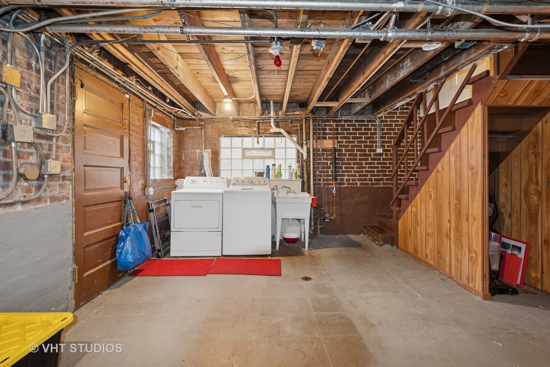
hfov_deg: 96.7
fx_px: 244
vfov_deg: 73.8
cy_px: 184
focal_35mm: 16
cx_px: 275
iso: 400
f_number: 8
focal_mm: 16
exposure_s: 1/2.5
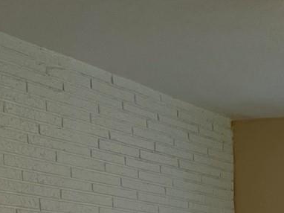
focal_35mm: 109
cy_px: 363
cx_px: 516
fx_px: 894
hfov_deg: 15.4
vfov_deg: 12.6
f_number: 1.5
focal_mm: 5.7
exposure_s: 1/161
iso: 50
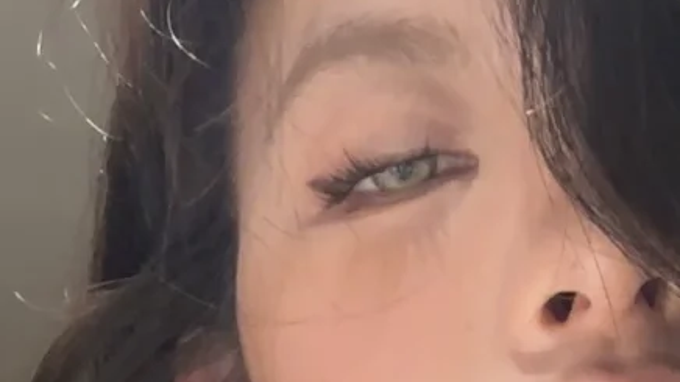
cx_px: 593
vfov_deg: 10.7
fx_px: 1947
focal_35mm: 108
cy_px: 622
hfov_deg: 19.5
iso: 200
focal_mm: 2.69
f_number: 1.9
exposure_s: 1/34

--

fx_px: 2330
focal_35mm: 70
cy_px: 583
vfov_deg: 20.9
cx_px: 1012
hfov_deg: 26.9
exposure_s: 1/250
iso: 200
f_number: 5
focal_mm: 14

==

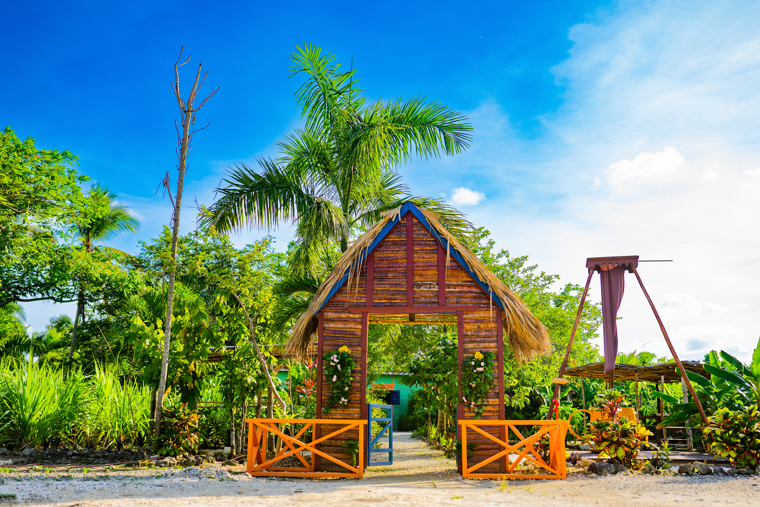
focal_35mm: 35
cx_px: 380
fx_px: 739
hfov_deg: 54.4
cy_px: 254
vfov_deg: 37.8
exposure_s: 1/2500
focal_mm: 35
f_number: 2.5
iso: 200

▶ **Task to carry out**: Nothing but the lines from the one with "vfov_deg: 73.8" up to and including the one with "exposure_s: 1/34" should be printed, exactly as they read above. Please keep the pictures out.

▶ **Written answer**:
vfov_deg: 73.8
cy_px: 184
focal_35mm: 16
cx_px: 275
iso: 400
f_number: 8
focal_mm: 16
exposure_s: 1/2.5
focal_35mm: 109
cy_px: 363
cx_px: 516
fx_px: 894
hfov_deg: 15.4
vfov_deg: 12.6
f_number: 1.5
focal_mm: 5.7
exposure_s: 1/161
iso: 50
cx_px: 593
vfov_deg: 10.7
fx_px: 1947
focal_35mm: 108
cy_px: 622
hfov_deg: 19.5
iso: 200
focal_mm: 2.69
f_number: 1.9
exposure_s: 1/34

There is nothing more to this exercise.